I've chosen esbuild because I've found it mature enough to use in production for large, established AWS Lambda based applications, and it reduced bundling times from over 5 minutes to less than 30 seconds.

Using esbuild with AWS SAM

Configuring your project

In this setup, we will bypass sam build and set up an esbuild bundling step that must be run before every sam package/sam deploy.

Install esbuild

First get esbuild installed with npm or yarn:

npm i esbuild -D

# OR

yarn add esbuild -D

Source code layout

Next structure your function entry points to be hosted in individual directories - this helps with ensuring that bundled output for each function gets its own directory, and hence can be deployed individually by SAM.

e.g.

src/say_hello/index.ts
src/send_email/index.ts

(I've assumed TypeScript here, but you can use JavaScript by simply changing the file extension. Remember that you should have typescript installed in your project and a tsconfig.json set up for your Node version if you're transpiling TS).

If you have any other shared code, it should be put into another directory e.g /shared or /util and simply imported.

Setup esbuild configuration

Although esbuild can be run from the command line, a quick JavaScript configuration file is easier to maintain and read with the number of options we will use.

const fs = require('fs')
const path = require('path')
const esbuild = require('esbuild')

const functionsDir = `src`
const outDir = `dist`
const entryPoints = fs
  .readdirSync(path.join(__dirname, functionsDir))
  .map((entry) => `${functionsDir}/${entry}/index.ts`)

esbuild.build({
  entryPoints,
  bundle: true,
  outdir: path.join(__dirname, outDir),
  outbase: functionsDir,
  platform: 'node',
  sourcemap: 'inline',
})

This assumes your Lambda function entry points are located in ./src/<function_name>/index.ts and will be built to ./dist/<function_name>/index.js.

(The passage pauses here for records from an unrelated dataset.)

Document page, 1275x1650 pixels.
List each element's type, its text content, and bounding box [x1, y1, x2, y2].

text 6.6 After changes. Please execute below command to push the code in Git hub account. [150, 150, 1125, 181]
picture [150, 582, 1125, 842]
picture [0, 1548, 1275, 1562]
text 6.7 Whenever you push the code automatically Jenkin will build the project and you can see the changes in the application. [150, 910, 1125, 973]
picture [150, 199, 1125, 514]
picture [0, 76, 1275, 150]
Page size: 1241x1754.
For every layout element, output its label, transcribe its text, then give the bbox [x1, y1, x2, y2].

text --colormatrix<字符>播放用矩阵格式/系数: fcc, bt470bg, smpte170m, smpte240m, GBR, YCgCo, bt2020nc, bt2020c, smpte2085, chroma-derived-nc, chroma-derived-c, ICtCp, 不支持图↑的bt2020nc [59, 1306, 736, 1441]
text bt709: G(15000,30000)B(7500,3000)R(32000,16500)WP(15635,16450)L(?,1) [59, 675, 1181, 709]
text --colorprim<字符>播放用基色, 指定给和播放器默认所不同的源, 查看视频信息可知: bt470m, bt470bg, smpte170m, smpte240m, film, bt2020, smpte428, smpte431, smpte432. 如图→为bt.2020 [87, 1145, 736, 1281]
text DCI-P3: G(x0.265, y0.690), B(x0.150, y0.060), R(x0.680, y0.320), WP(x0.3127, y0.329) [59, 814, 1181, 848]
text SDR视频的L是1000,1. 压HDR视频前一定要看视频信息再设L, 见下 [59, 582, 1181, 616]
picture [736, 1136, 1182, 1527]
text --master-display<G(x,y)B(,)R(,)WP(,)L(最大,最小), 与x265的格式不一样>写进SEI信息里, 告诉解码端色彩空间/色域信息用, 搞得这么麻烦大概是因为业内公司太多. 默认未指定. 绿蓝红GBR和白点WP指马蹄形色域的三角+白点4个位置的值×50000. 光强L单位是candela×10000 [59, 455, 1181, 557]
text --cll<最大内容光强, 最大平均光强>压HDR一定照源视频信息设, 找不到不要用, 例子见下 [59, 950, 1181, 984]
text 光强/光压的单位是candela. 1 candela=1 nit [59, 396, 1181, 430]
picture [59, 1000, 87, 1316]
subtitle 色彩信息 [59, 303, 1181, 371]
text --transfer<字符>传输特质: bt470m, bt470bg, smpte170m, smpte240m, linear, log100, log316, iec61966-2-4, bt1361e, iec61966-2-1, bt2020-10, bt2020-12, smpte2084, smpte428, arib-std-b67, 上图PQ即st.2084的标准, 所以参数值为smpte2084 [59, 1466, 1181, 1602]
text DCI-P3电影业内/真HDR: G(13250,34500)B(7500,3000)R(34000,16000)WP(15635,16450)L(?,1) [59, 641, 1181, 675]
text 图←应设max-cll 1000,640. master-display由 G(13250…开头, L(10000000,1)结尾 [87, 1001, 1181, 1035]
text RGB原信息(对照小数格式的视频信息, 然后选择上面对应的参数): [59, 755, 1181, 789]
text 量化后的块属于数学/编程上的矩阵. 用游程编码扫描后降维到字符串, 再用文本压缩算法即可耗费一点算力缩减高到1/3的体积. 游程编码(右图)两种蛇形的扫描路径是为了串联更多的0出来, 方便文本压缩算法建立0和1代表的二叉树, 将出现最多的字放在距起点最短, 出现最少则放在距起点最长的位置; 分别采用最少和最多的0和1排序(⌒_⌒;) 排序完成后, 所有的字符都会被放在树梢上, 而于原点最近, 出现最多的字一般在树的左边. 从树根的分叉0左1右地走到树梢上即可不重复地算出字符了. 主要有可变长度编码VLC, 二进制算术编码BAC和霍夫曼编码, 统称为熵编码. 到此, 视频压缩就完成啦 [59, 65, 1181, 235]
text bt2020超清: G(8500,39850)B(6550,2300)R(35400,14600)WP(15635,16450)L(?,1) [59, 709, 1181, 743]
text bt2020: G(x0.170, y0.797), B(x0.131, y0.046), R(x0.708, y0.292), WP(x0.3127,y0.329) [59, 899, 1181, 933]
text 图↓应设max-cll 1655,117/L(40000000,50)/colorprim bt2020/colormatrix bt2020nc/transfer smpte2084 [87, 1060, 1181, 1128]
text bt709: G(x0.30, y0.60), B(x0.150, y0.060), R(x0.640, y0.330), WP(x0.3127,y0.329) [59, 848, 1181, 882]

If you would prefer to do the above using the command line, the following esbuild line should be equivalent:

npx esbuild \
  --bundle src/*/index.ts \
  --outdir=dist \
  --outbase=src/ \
  --sourcemap=inline \
  --platform=node

Setting up your AWS SAM template

Each function in your AWS SAM template will need to be updated to use the new package layout:

Resources:
  HelloFunction:
    CodeUri: dist/say_hello
    # assumes your function is at `src/say_hello/index.ts` or
    # `src/say_hello/index.js` with an exported entry point
    # function called `handler`
    Handler: index.handler
    ...
  SendFunction:
    CodeUri: dist/send_email
    Handler: index.handler
    ...

Building and deploying your function

You can now build and deploy your function by running esbuild before each sam package and sam deploy step i.e.

node esbuild.js
sam package
sam deploy

Running locally

Your bundled code can be executed locally, but you need to run node esbuild.js before you call sam local invoke.

If you want to re-run esbuild in watch mode, you can modify your esbuild.js accordingly:

esbuild.
  build({
    ...
    watch: process.argv.includes('--watch'),
  });

and run node esbuild.js --watch in the background (or add --watch to the command line variant given in Setup esbuild configuration).